If we look then at BCEWithLogitsFlat inside of fastai2.layers, we get the following:

@delegates(keep=True)
class BCEWithLogitsLossFlat(BaseLoss):
    "Same as `nn.CrossEntropyLoss`, but flattens input and target."
    def __init__(self, *args, axis=-1, floatify=True, thresh=0.5, **kwargs):
        super().__init__(nn.BCEWithLogitsLoss, *args, axis=axis, floatify=floatify, is_2d=False, **kwargs)
        self.thresh = thresh

    def decodes(self, x):    return x>self.thresh
    def activation(self, x): return torch.sigmoid(x)

And here we see that by default our loss function uses a threshold of 0.5

barnacl · February 5, 2020, 5:46am

Thanks for sharing this, will look at this and get back.

Srinivas · February 5, 2020, 6:24am

What I find interesting is that one could conceivably provide a value for thresh to accuracy_multi which is DIFFERENT from the thresh value one uses in BCEWithLogitLossFlat. While both defaults are set to 0.5 there is nothing preventing diff values being provided to each. Is there any reason that any one could think of where this would be useful? I can see the need to have the thresh value being a parameter to both when you are just using multi_accuracy with some other loss_func say or using f1 as metric while using BCEWithLogitLossFlat but am wondering whether anyone is aware of use cases different than these two…

Srinivas · February 5, 2020, 6:26am

Also, I am aware of need to be able to provide different thresh value to different classes so as to maximize say the overall F1 score or accuracy per class. Has anyone figured out how to do that already?

barnacl · February 5, 2020, 6:32am

i agree with you, i think it would be safer to pass that as a single parameter. Not sure why they are separate. i still don’t understand full how it works currently.

muellerzr · February 5, 2020, 6:34am

This is why I was saying a PR may be nice. It’s seperate because we use it as a metric not as the loss function, and the above details where you would go to put that in

barnacl · February 5, 2020, 6:36am

i agree with you just not sure why it works correctly if that is the case.

muellerzr · February 5, 2020, 6:37am

It works correctly because we explicitly state it for our metric (and why they’re different)

Srinivas · February 5, 2020, 7:41am

Is there a way in fastai v2 to provide a different thresh value to different classes in the multi-class classification? rather than just a single value for all classes.

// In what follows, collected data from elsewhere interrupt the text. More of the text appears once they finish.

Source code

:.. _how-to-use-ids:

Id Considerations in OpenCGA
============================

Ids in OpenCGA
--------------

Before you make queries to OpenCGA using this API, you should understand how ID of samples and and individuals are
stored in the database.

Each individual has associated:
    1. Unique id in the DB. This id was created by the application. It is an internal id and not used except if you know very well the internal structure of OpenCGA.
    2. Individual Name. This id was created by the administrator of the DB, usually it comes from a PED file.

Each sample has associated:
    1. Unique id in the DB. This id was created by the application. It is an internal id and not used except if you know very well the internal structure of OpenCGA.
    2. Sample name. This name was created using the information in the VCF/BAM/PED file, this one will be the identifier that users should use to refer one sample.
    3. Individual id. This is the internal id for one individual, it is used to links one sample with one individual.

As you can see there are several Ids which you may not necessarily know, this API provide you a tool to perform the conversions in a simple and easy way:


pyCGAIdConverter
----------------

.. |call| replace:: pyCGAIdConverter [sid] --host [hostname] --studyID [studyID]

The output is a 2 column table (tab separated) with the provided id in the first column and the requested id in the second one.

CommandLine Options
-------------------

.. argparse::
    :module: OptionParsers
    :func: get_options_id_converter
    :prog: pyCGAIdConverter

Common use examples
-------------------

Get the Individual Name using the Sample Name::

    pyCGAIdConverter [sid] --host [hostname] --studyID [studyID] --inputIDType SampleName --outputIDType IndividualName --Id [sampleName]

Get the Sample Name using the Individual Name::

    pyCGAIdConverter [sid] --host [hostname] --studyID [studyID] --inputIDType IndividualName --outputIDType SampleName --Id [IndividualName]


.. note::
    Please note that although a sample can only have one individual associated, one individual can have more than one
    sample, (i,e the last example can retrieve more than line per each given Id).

While theoretically this could be useful and have seen this usage in some Kaggle kernels, I would also like to know whether anyone has actually used such an approach of different thresh for different classes in practice.

muellerzr · February 5, 2020, 7:42am

This would be done via some form of a custom loss function to some degree or metric. (And this would also be PyTorch code). You’d have to explicitly say what each thresh is and check that tensor but it could be done.

Probably similar to something like a weighted loss function

mgloria · February 5, 2020, 8:56am

I was re-visiting some of the notebooks, most precisely pets. I realized we create the dataloaders using 2 different methods

Method 1

Method 2

Note the change Datablock -> Datasets

I am however not able to map it in the slides (where is Datasets?):

Thanks a lot for sharing your wisdom

muellerzr · February 5, 2020, 4:59pm

Thanks a lot for that catch @mgloria! Datasets should be the lowest level (instead of PipeLine). I’ll try to put that edit in before class if I can.